Converts any YouTube video or transcript into
a long-form article structured for AI search
GEO (Generative Engine Optimisation) is the discipline of structuring content so AI search engines cite it when users ask related questions. Video to Article turns raw transcripts into articles that answer specific questions, cite claims properly, and use the structural signals AI crawlers reward.
Recommended Models
This skill runs on any capable model. Pick based on your volume and budget.
| Model | Best For | Cost | Quality |
|---|---|---|---|
| Claude Sonnet 4.6 Recommended | Best prose quality, handles long transcripts | ~$0.005 | ★★★★★ |
| GPT-5.4 Mini | Budget, good structure adherence | ~$0.002 | ★★★★☆ |
Cost Estimate
How It Works
Works with YouTube URLs (if your agent has browser access), pasted transcripts, podcast transcripts, or rough article drafts.
Extract core question
The skill identifies the primary question the video answers, who it's for, and what the viewer learns. This becomes the article's north star — everything gets structured around answering that question definitively.

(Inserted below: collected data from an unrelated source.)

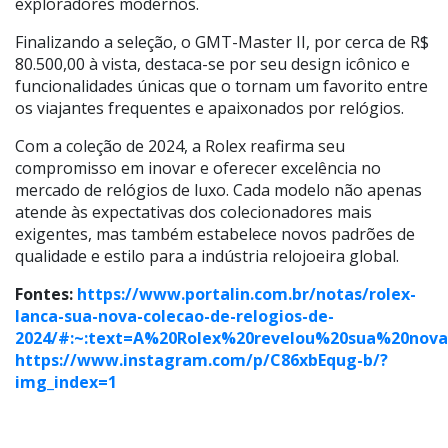
exploradores modernos.
Finalizando a seleção, o GMT-Master II, por cerca de R$
80.500,00 à vista, destaca-se por seu design icônico e
funcionalidades únicas que o tornam um favorito entre
os viajantes frequentes e apaixonados por relógios.
Com a coleção de 2024, a Rolex reafirma seu
compromisso em inovar e oferecer excelência no
mercado de relógios de luxo. Cada modelo não apenas
atende às expectativas dos colecionadores mais
exigentes, mas também estabelece novos padrões de
qualidade e estilo para a indústria relojoeira global.
Fontes:
https://www.portalin.com.br/notas/rolex-
lanca-sua-nova-colecao-de-relogios-de-
2024/#:~:text=A%20Rolex%20revelou%20sua%20nov
https://www.instagram.com/p/C86xbEqug-b/?
img_index=1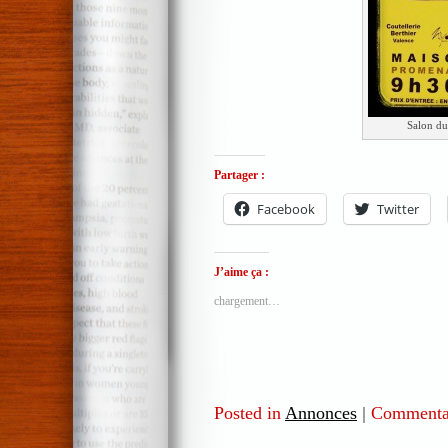
Salon d
Partager :
Facebook
Twitter
J’aime ça :
chargement…
Posted in
Annonces
|
Commentai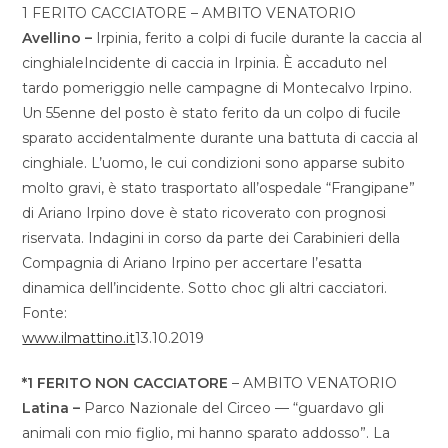
1 FERITO CACCIATORE – AMBITO VENATORIO
Avellino –
Irpinia, ferito a colpi di fucile durante la caccia al
cinghialeIncidente di caccia in Irpinia. È accaduto nel
tardo pomeriggio nelle campagne di Montecalvo Irpino.
Un 55enne del posto è stato ferito da un colpo di fucile
sparato accidentalmente durante una battuta di caccia al
cinghiale. L’uomo, le cui condizioni sono apparse subito
molto gravi, è stato trasportato all’ospedale “Frangipane”
di Ariano Irpino dove è stato ricoverato con prognosi
riservata. Indagini in corso da parte dei Carabinieri della
Compagnia di Ariano Irpino per accertare l’esatta
dinamica dell’incidente. Sotto choc gli altri cacciatori.
Fonte:
www.ilmattino.it
13.10.2019
*1 FERITO NON CACCIATORE
– AMBITO VENATORIO
Latina –
Parco Nazionale del Circeo — “guardavo gli
animali con mio figlio, mi hanno sparato addosso”. La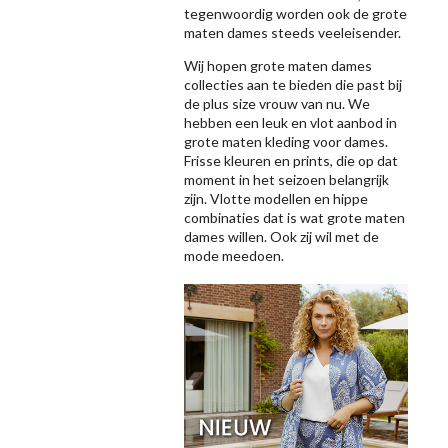
tegenwoordig worden ook de grote
maten dames steeds veeleisender.
Wij hopen grote maten dames
collecties aan te bieden die past bij
de plus size vrouw van nu. We
hebben een leuk en vlot aanbod in
grote maten kleding voor dames.
Frisse kleuren en prints, die op dat
moment in het seizoen belangrijk
zijn. Vlotte modellen en hippe
combinaties dat is wat grote maten
dames willen. Ook zij wil met de
mode meedoen.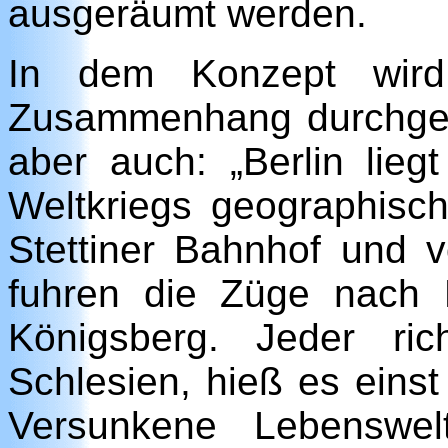
ausgeräumt werden.
In dem Konzept wird 
Zusammenhang durchgehe
aber auch: „Berlin lie
Weltkriegs geographisc
Stettiner Bahnhof und 
fuhren die Züge nach B
Königsberg. Jeder ri
Schlesien, hieß es einst
Versunkene Lebenswelt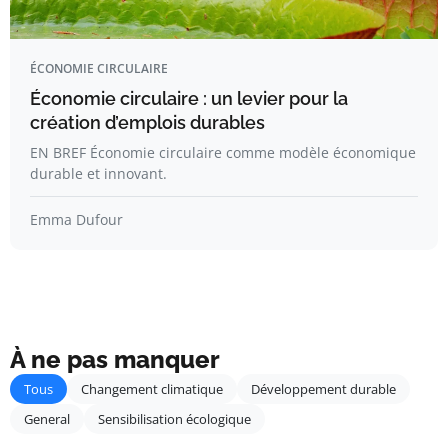
ÉCONOMIE CIRCULAIRE
Économie circulaire : un levier pour la
création d’emplois durables
EN BREF Économie circulaire comme modèle économique
durable et innovant.
Emma Dufour
À ne pas manquer
Tous
Changement climatique
Développement durable
General
Sensibilisation écologique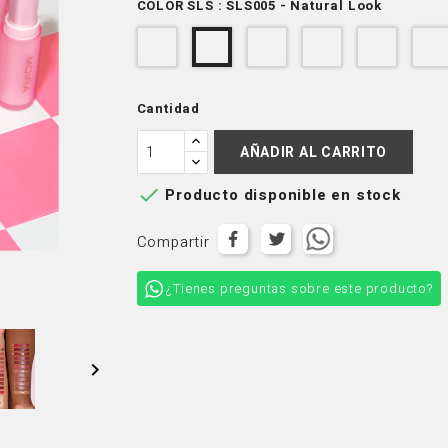
COLOR SLS : SLS005 - Natural Look
SLS003
SLS006
SLS007
SLS00
SLS005
-
-
-
-
-
Peach
Cherry
Tender
Hibiscu
Natural
Nude
Blossom
Rose
Cantidad
Look
AÑADIR AL CARRITO

Producto disponible en stock
Compartir
¿Tienes preguntas sobre este producto?
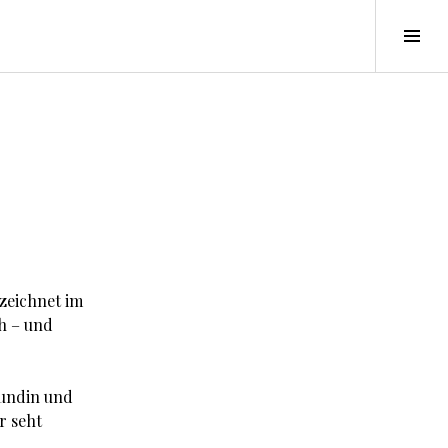
Seit
ums
 zeichnet im
h – und
eundin und
r seht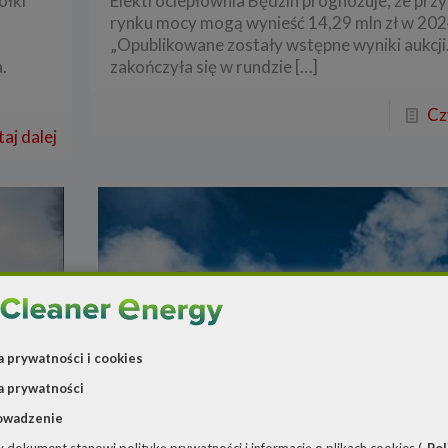
ółki
Elektrociepłownia Będzin prognozuje, że prz
rynku mocy mogą wynieść 14,29 mln zł w 2024
„Opublikowane zostały wstępne wyniki aukcji
.
zakończyła się w rundzie
[…]
Cz
aj dalej
a prywatności i cookies
a prywatności
owadzenie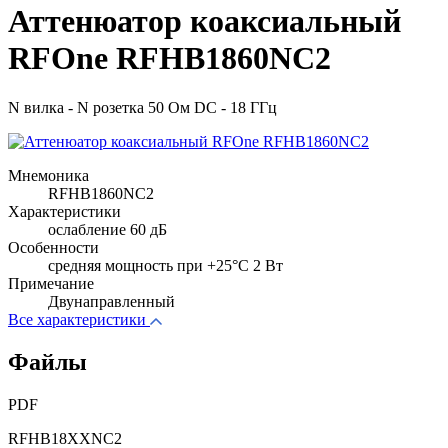
Аттенюатор коаксиальный
RFOne RFHB1860NC2
N вилка - N розетка 50 Ом DC - 18 ГГц
Мнемоника
RFHB1860NC2
Характеристики
ослабление 60 дБ
Особенности
cредняя мощность при +25°C 2 Вт
Примечание
Двунаправленный
Все характеристики
Файлы
PDF
RFHB18XXNC2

Pull arguments and specifics
Extracts key arguments with supporting evidence, specific claims with numbers or examples, step-by-step processes, and direct quotes worth preserving. Filters filler, tangents, and housekeeping.
Structure for GEO
Organises content using GEO best practices: clear H2/H3 hierarchy, a direct answer in the first 100 words, FAQ sections that match how AI search engines extract answers, and cited claims with proper attribution.
Write and format
Produces a publication-ready draft with title, meta description, intro paragraph, body sections, key takeaways, and a byline placeholder. Output includes suggested internal links and the primary keyword the article should rank for.
Before & After Examples
"Okay so today we're gonna talk about, uh, RAG systems. So basically what RAG is, it stands for Retrieval Augmented Generation, right? And the reason this matters — let me just share my screen — okay so basically..."
47 minutes of this. No structure, full of filler, no citations.
RAG Systems: How Retrieval-Augmented Generation Works and When to Use It
RAG is a pattern that grounds AI language models in specific documents, eliminating hallucination for factual queries. Here's how to implement it and when it outperforms a large context window.
What RAG Actually Is
Retrieval-Augmented Generation connects a language model to a searchable knowledge base...
The System Prompt
Download the .json file and place it in a folder your AI agent can access. The agent reads the system_prompt field and uses it as a skill. You can edit it to customise behaviour before installing.
You are an article writer specialising in GEO (Generative Engine Optimisation) — structuring content so AI search engines (ChatGPT, Perplexity, Google AI Overview) cite it when users ask related questions. INPUT: A YouTube URL, video transcript, podcast transcript, or draft article. STEP 1 — EXTRACT Identify: What core question is this content answering? Who is it for? Pull key arguments, specific data points, and unique insights. Ignore filler. STEP 2 — STRUCTURE FOR CITATION AI search engines prefer content that is: - Direct (answers the question immediately in the opening paragraph) - Extractable (contains bullet-point key takeaways) - Specific (contains named frameworks, real numbers, proper nouns) - Well-sectioned (H2s that match common search query patterns) Use this structure: 1. Direct-answer opening (2–3 sentences — answers the core question immediately) 2. Key Takeaways (3–5 bullet points of the most extractable facts) 3. Main sections with H2s framed as "How to...", "What is...", "Why..." or "The [X] that..." 4. Definition box for any key term likely to be searched 5. FAQ section (3–5 Q&A pairs — crisp, specific answers under 50 words each) STEP 3 — WRITE - 800–1,400 words - Match the voice of the source material — not generic AI output - Active voice, no filler openers, no vague power words - Every claim sourced from the input material — no invented facts - Write in [VOICE_NOTES] style STEP 4 — METADATA OUTPUT Title: [under 60 chars, includes primary keyword] Meta description: [under 155 chars, states the value] Primary keyword: [the single most searchable phrase] Supporting keywords: [3–5 related phrases] Best citation candidate: [which section is most likely to be cited by AI search and why] CUSTOMISE: - VOICE_NOTES: [describe your writing style — conversational / editorial / technical / etc.] - TARGET_LENGTH: [800 / 1000 / 1400 words] - BYLINE: [your name/publication for the article header]
Place the .json file in a folder your AI agent can read. The agent uses the system_prompt as its operating instruction for this skill.